Наступил день состязания. Друзья сумели придать себе довольно приличный вид — одежда была отстирана, оружие начищено, гривы у пони расчесаны и заплетены.

В густой, пестрой толпе они неспешно ехали по проселочной дороге, ведущей на юго восток. Род Харуз обитал в полудне пути от города; по пути Нефар рассказывал им правила состязаний.

— Там есть обычные виды, — говорил он, — как стрельба из лука, например. Мишень постепенно уменьшают и относят все дальше и дальше. Есть игра копьем — нужно на полном скаку прокинуть его через узкое кольцо. Есть для мечников, для владеющих топорами, кистенями, ножами...

— А единоборства? — спросил Торин.

— Только на деревянном оружии. В полном доспехе. Короче, вместо мечей — палки. Но броня настоящая. Желающих выкликают из толпы. Просто выходишь, переступая черту.

Род Харуз оказался многочисленным истерлингским племенем, постаравшимся на славу принять гостей. На обширном поле появились легкие подмостки с шатрами, украшенными многочисленными флагами. Множество гербов различных колен и домов. И в центре каждого герба хоббит видел небольшой белый круг с черной трехзубчатой короной.

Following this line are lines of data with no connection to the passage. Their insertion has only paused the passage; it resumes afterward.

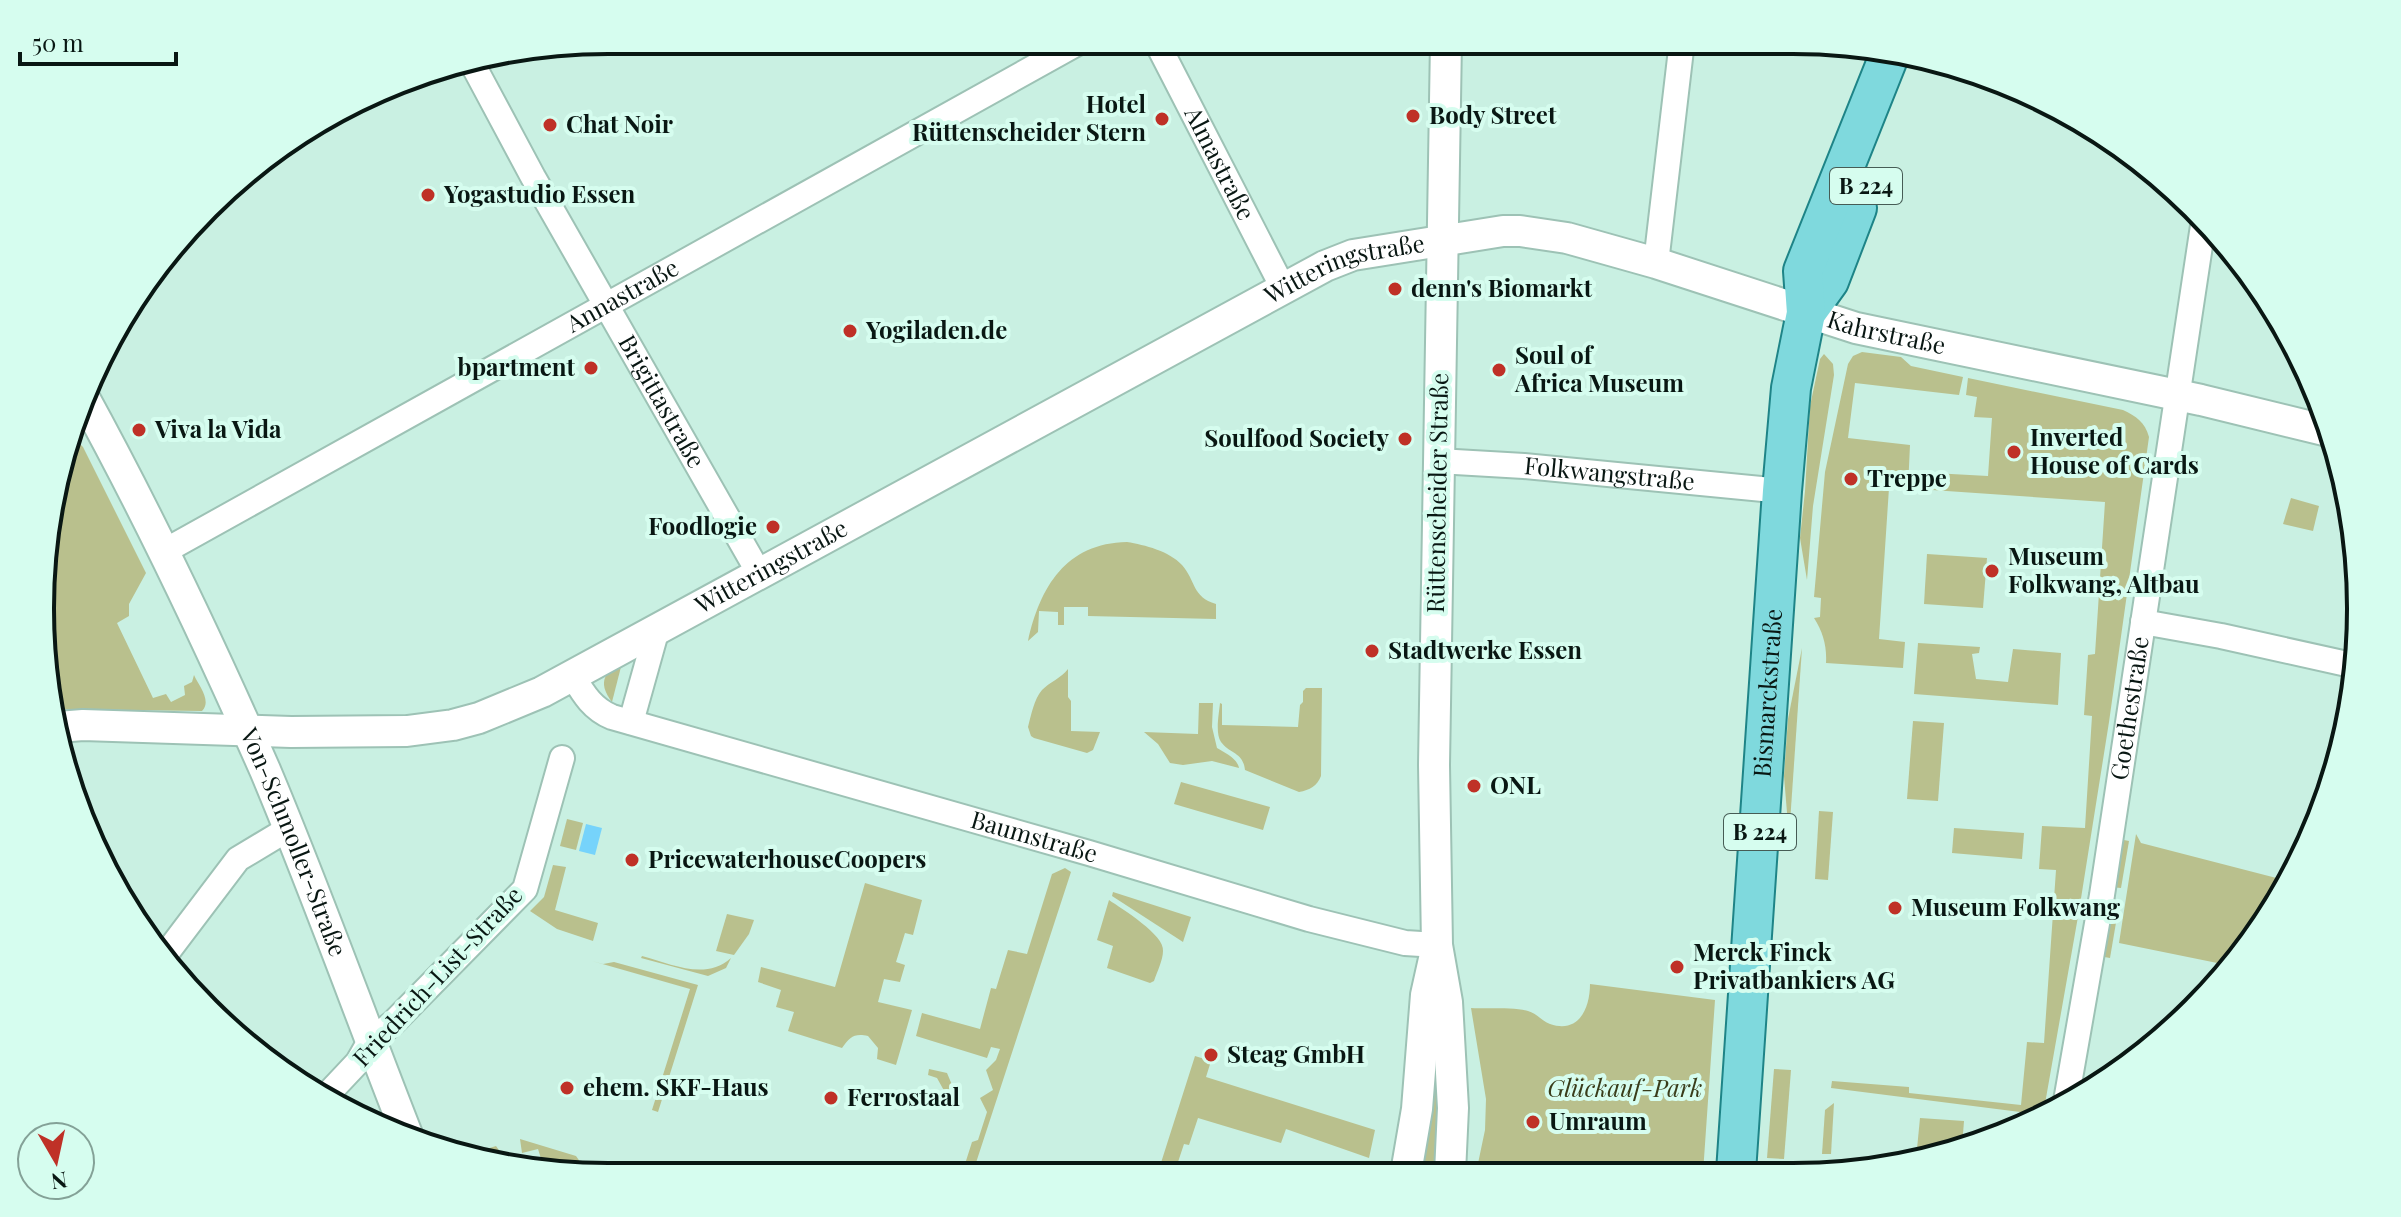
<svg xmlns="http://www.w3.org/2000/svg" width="2401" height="1217" viewBox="0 0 2401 1217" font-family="'Playfair Display',serif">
<rect width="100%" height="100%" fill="#c9f0e2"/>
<g fill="#b9c08d">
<path d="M 1862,352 L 1901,357 L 1911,366 L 1963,377 L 1959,395 L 1855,383 L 1848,438 L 1910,445 L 1908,488 L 1889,488 L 1879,639 L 1905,642 L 1903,668 L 1826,663 C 1827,646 1823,632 1814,618 L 1820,617 L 1821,598 L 1814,597 L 1825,472 L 1848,364 L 1853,356 Z"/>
<path d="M 1824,354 L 1833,364 L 1834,375 L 1813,506 L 1807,580 L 1800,538 L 1805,491 L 1810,406 L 1820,359 Z"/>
<path d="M 1968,378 L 2123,410 C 2136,416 2145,422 2149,437 L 2109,722 L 2079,911 L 2043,1115 L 1831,1088 L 1832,1081 L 1909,1087 L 1909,1093 L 2021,1105 L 2027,1042 L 2044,1043 L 2056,870 L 2039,869 L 2042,826 L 2085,828 L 2092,716 L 2084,715 L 2088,655 L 2095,654 L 2105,502 L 1932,490 L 1933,473 L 1988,476 L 1992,418 L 1974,417 L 1977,397 L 1966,395 Z"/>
<path d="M 69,439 L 76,440 L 83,447 L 146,573 L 129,604 L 129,616 L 117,623 L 153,698 L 166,694 L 171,702 L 185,695 L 184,686 L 192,682 L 194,675 C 199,686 212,701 202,711 L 53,709 L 45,682 L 51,497 Z"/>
<path d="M 2291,498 L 2319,506 L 2313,531 L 2283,524 Z"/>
<path d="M 1127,542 C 1145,545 1169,551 1182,565 C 1196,581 1192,597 1216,604 L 1216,619 L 1088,616 L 1088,607 L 1064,607 L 1064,625 L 1058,625 L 1058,612 L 1039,611 L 1038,632 L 1028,641 C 1040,587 1066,543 1127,542 Z"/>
<path d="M 1927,554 L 1987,558 L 1983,608 L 1924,604 Z"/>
<path d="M 1918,643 L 1980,647 L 1979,653 L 1972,654 L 1976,679 L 2008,682 L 2013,649 L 2061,653 L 2058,705 L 1914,694 Z"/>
<path d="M 1802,648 L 1789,837 L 1784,776 L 1788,719 Z"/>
<path d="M 623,659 L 612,702 C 596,681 606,672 623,659 Z"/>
<path d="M 1068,669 L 1068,697 L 1071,701 L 1071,731 L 1100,732 L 1093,750 L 1087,753 L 1034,738 L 1031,736 L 1028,727 C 1031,716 1034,699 1042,690 C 1050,682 1061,678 1068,669 Z"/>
<path d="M 1306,688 L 1322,688 L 1321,776 C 1317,786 1310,790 1299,792 L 1245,770 C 1243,752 1230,754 1221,742 C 1215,733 1219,714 1220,703 L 1222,704 L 1222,725 L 1298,727 L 1300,705 L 1303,702 L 1303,691 Z"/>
<path d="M 1199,703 L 1213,703 L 1212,727 L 1217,748 C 1225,753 1237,758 1239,768 L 1212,761 L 1183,765 L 1170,763 L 1158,744 L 1144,732 L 1198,734 Z"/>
<path d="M 1913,721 L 1944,723 L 1938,801 L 1907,799 Z"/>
<path d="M 1181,782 L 1270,807 L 1263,830 L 1174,804 Z"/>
<path d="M 1819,811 L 1833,812 L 1828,880 L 1815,879 Z"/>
<path d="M 567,819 L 583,823 L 576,850 L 560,846 Z"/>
<path d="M 1954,828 L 2024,833 L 2022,859 L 1952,853 Z"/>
<path d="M 2136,834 L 2141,843 L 2288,881 L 2232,966 L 2119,943 Z"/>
<path d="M 2119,839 L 2129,841 L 2121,888 L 2110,887 Z"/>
<path d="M 553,865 L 566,867 L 555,910 L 598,923 L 593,941 L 557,929 L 530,911 L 544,897 Z"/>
<path d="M 1065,868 L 1071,872 L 972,1175 L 955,1175 L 957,1168 L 965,1164 L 972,1142 L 978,1140 L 987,1112 L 980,1098 L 993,1090 L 986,1070 L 996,1060 L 1000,1049 L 991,1047 L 987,1058 L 916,1036 L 922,1013 L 980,1029 L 991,988 L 996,989 L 1008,950 L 1027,954 L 1052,874 Z"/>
<path d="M 865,883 L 922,900 L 913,935 L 905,933 L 896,962 L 905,965 L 900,982 L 884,979 L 878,1002 L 912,1010 L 896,1065 L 877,1059 L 878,1048 L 868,1036 C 854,1033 850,1037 842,1048 L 788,1031 L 794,1012 L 776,1007 L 781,990 L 758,982 L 761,967 L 835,987 Z"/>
<path d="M 1113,892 L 1191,917 L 1183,942 L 1112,896 Z"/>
<path d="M 1109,900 C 1122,909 1165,935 1163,951 C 1163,960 1157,972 1154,981 L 1150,983 L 1107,968 L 1113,946 L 1097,940 Z"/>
<path d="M 2107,903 L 2119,905 L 2110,958 L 2099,956 Z"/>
<path d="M 727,914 L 754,920 L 749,934 L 734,955 L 716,951 Z"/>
<path d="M 642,956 C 672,964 705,981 731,958 L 726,968 L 708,976 L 641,958 Z"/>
<path d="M 592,961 L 603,964 L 614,962 L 698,985 L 658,1112 L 652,1110 L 690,989 Z"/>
<path d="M 1590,984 L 1715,1000 L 1703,1173 L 1476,1173 L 1485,1130 L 1486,1099 L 1471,1008 C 1485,1009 1516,1007 1528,1011 C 1536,1013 1542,1021 1550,1024 C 1579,1034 1590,1008 1590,984 Z"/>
<path d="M 1432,1008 L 1439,1054 L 1439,1173 L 1418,1173 Z"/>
<path d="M 1195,1056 L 1211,1061 L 1206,1077 L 1375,1130 L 1369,1158 L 1286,1129 L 1281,1143 L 1198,1118 L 1189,1145 L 1184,1144 L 1174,1174 L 1159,1169 Z"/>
<path d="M 929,1069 L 947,1073 L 955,1092 L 947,1096 L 937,1078 L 928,1075 Z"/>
<path d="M 1774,1069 L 1791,1070 L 1784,1159 L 1767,1158 Z"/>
<path d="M 1834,1103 L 1831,1154 L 1822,1154 L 1825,1110 Z"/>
<path d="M 1920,1118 L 1964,1121 L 1962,1147 L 1916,1159 Z"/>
<path d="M 520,1139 L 576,1156 L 583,1166 L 582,1176 L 545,1171 L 538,1149 L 522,1153 Z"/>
<path d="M 496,1146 L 501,1153 L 488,1157 L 489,1162 L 461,1157 Z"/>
<path d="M 1340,1161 L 1365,1170 L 1364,1174 L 1336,1174 Z"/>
</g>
<path fill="#76d3fb" d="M 586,824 L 602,828 L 595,855 L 579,851 Z"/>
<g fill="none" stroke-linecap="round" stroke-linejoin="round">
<defs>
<g id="minor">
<path id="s1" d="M 1156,41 L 1283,288"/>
<path id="s2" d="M 472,63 L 533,177 L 759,573"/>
<path d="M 1656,263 L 1682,41"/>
<path id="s3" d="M 1438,461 L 1524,466 L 1782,491"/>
<path id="s4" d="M 163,552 L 1083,40"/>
<path d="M 2143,622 L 2221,636 L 2356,666"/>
<path id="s5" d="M 572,675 C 583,693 592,709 612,717 L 1089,853 L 1309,919 L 1405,943 L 1437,945"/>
<path d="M 631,722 L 657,629"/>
<path d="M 166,954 L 238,859 L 288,829"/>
<path d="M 326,1096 L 358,1062 L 370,1041 L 393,1023 L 525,889 L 562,758"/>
<path id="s6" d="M 2066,1101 L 2102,895 L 2204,219"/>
</g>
<g id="tertiary">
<path d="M 1446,41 L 1434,765 L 1437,945 L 1447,1002 L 1453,1108 L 1450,1173"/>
<path id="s7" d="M 82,394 C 149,516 209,643 265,770 C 316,891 360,1015 408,1137"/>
<path id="s8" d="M 58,727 L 83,725 L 291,732 L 407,731 L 453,725 L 479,718 L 542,692 L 1325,266 L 1353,255 L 1503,231 L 1520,231 L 1567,238 L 1656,263 L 1856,328 L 2201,400 L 2332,432"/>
<path d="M 1406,1173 L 1417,1109 L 1426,995 L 1434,959"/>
</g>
<g id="primary">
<path d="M 1806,313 L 1829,281 L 1857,208"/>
<path id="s9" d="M 1736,1172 L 1782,491 L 1791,388 L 1806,313 L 1803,271 L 1891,51"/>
</g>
</defs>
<use href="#minor" stroke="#9dc2b5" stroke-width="28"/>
<use href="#tertiary" stroke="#9dc2b5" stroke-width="34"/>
<use href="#primary" stroke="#1e8487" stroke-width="42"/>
<use href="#minor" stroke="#fff" stroke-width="24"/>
<use href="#tertiary" stroke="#fff" stroke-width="30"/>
<use href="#primary" stroke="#7fd9dd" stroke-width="38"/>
</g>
<g fill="#bf3127" stroke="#d6fdef" stroke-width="3">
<circle cx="1413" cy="116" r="8"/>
<circle cx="1162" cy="119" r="8"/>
<circle cx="550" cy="125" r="8"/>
<circle cx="428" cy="195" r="8"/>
<circle cx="1395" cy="289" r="8"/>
<circle cx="850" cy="331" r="8"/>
<circle cx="591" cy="368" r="8"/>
<circle cx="1499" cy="370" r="8"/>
<circle cx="139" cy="430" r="8"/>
<circle cx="1405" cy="439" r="8"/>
<circle cx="2014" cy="452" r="8"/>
<circle cx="1851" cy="479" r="8"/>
<circle cx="773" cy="527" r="8"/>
<circle cx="1992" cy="571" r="8"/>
<circle cx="1372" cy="651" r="8"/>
<circle cx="1474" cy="786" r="8"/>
<circle cx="632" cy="860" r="8"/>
<circle cx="1895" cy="908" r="8"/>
<circle cx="1677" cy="967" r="8"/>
<circle cx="1211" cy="1055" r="8"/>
<circle cx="567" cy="1088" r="8"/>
<circle cx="831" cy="1098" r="8"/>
<circle cx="1533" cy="1122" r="8"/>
</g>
<g text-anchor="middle" stroke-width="8" stroke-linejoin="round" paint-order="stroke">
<g fill="#d6fdef" stroke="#465c55" stroke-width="2">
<rect x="1830" y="168" width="72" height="36" rx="6"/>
<rect x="1724" y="814" width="72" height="36" rx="6"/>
</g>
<g font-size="22" font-weight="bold" fill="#091713">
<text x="1866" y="194">B 224</text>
<text x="1760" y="840">B 224</text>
</g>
<g font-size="24" font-weight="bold" fill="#091713" stroke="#d6fdef" text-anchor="start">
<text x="1146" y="113" text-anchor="end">Hotel<tspan x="1146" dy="28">Rüttenscheider Stern</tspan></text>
<text x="1429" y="124">Body Street</text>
<text x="566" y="133">Chat Noir</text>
<text x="444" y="203">Yogastudio Essen</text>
<text x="1411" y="297">denn's Biomarkt</text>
<text x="866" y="339">Yogiladen.de</text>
<text x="1515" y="364">Soul of<tspan x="1515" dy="28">Africa Museum</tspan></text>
<text x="575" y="376" text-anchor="end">bpartment</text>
<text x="155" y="438">Viva la Vida</text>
<text x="2030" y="446">Inverted<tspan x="2030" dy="28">House of Cards</tspan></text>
<text x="1389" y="447" text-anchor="end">Soulfood Society</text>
<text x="1867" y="487">Treppe</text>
<text x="757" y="535" text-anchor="end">Foodlogie</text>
<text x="2008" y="565">Museum<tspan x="2008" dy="28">Folkwang, Altbau</tspan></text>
<text x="1388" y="659">Stadtwerke Essen</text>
<text x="1490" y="794">ONL</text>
<text x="648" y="868">PricewaterhouseCoopers</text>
<text x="1911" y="916">Museum Folkwang</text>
<text x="1693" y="961">Merck Finck<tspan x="1693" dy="28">Privatbankiers AG</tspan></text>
<text x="1227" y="1063">Steag GmbH</text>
<text x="583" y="1096">ehem. SKF-Haus</text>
<text x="847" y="1106">Ferrostaal</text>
<text x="1549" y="1130">Umraum</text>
</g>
<g font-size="24" fill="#091713" stroke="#d6fdef">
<text dy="8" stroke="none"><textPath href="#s1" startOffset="138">Almastraße</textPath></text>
<text dy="8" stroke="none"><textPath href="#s8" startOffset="1400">Witteringstraße</textPath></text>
<text dy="8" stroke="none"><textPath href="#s4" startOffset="526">Annastraße</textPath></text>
<text dy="8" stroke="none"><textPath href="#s8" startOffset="1962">Kahrstraße</textPath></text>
<text dy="8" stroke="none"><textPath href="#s2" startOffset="388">Brigittastraße</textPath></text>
<text dy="8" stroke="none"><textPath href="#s3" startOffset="172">Folkwangstraße</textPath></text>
<text transform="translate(1438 493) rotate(-89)" y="8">Rüttenscheider Straße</text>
<text dy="8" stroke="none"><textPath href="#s8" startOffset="752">Witteringstraße</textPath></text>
<text dy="8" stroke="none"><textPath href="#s9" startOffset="480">Bismarckstraße</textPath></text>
<text dy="8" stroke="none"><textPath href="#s6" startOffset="398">Goethestraße</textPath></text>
<text dy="8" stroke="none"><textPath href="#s5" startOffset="498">Baumstraße</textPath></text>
<text dy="8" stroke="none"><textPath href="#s7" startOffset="496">Von-Schmoller-Straße</textPath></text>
<text transform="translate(438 977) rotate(-47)" y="8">Friedrich-List-Straße</text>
</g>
<g font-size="24" font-style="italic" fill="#393c1a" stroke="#d6fdef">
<text x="1625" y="1097">Glückauf-Park</text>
</g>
</g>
<path d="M0 0H2401V1217H0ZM608 54H1793A554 554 0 0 1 2347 608V609A554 554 0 0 1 1793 1163H608A554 554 0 0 1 54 609V608A554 554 0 0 1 608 54Z" fill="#d6fdef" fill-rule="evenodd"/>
<path fill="none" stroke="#091713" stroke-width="4" d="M608 54H1793A554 554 0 0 1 2347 608V609A554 554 0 0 1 1793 1163H608A554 554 0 0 1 54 609V608A554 554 0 0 1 608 54Z"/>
<g transform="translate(56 1161) rotate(171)"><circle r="38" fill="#d6fdef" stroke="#84a197" stroke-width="2"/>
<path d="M0-6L14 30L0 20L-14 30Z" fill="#bf3127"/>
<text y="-12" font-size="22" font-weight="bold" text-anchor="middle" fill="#091713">N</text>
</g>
<path d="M20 52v12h156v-12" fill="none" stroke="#091713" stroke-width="4"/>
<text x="32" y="52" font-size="24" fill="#091713" stroke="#d6fdef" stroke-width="6" paint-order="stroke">50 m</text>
</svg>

Мало было голубых и золотых цветов — предпочтение отдавалось резким черным, красным, желтым краскам. Народ заполнял пространство вокруг очерченного на земле громадного круга; род Харуз, как хозяева, собрался по правую руку от самого высокого помоста, на котором зоркий хоббит заметил Береля в окружении незнакомых ему людей.

До этого уже были песни, и легкое угощение, и суетня распорядителей; но главный пир и пляски ожидали гостей после выявления достойнейших.

Нефар вполголоса рассказал друзьям, что род Харуз ушел сюда из Великой Степи, проиграв бой могучему племени, клану потомков Хамула, Черного Истерлинга, чье имя когда то наводило ужас на всех обитателей зеленых равнин, перед которым дрожал молодой в те годы Гондор. Род Харуз потерял множество мужчин и, устраивая такие состязания, возмещал потери.

Хоббит уже заметил, что все обитатели Цитадели делились на пришедших сюда поодиночке и большими родами. Одиночкам надеяться было не на кого, они тянулись друг к другу, и возникали братства, скрепленные дружбой прочнее, чем иные рода связывало кровное родство. Немало было таких, кто не вступил в войско, а трудился на земле или у ткацкого станка, обретя наконец желанное спокойствие. Здесь никому не давали пропасть. Иноземные купцы не допускались сюда; почти все потребное Цитадель производила сама, ибо земли ее были тучны, урожаи изобильны, леса богаты дичью, а реки и озера рыбой.

Но вот грянули трубы, и величественный старый истерлинг, с белоснежными седыми волосами и почти коричневой кожей, выехал из рядов на великолепном коне под роскошной попоной. Он заговорил, но на наречии Цитадели; пришлось довольствоваться переводом Нефара. Вождь рода Харуз приглашал всех к честной борьбе. Пять прекрасных девушек ждут лучших из лучших бойцов Свободных Народов. Все, оставшиеся без родни, угла и крова, — выходите!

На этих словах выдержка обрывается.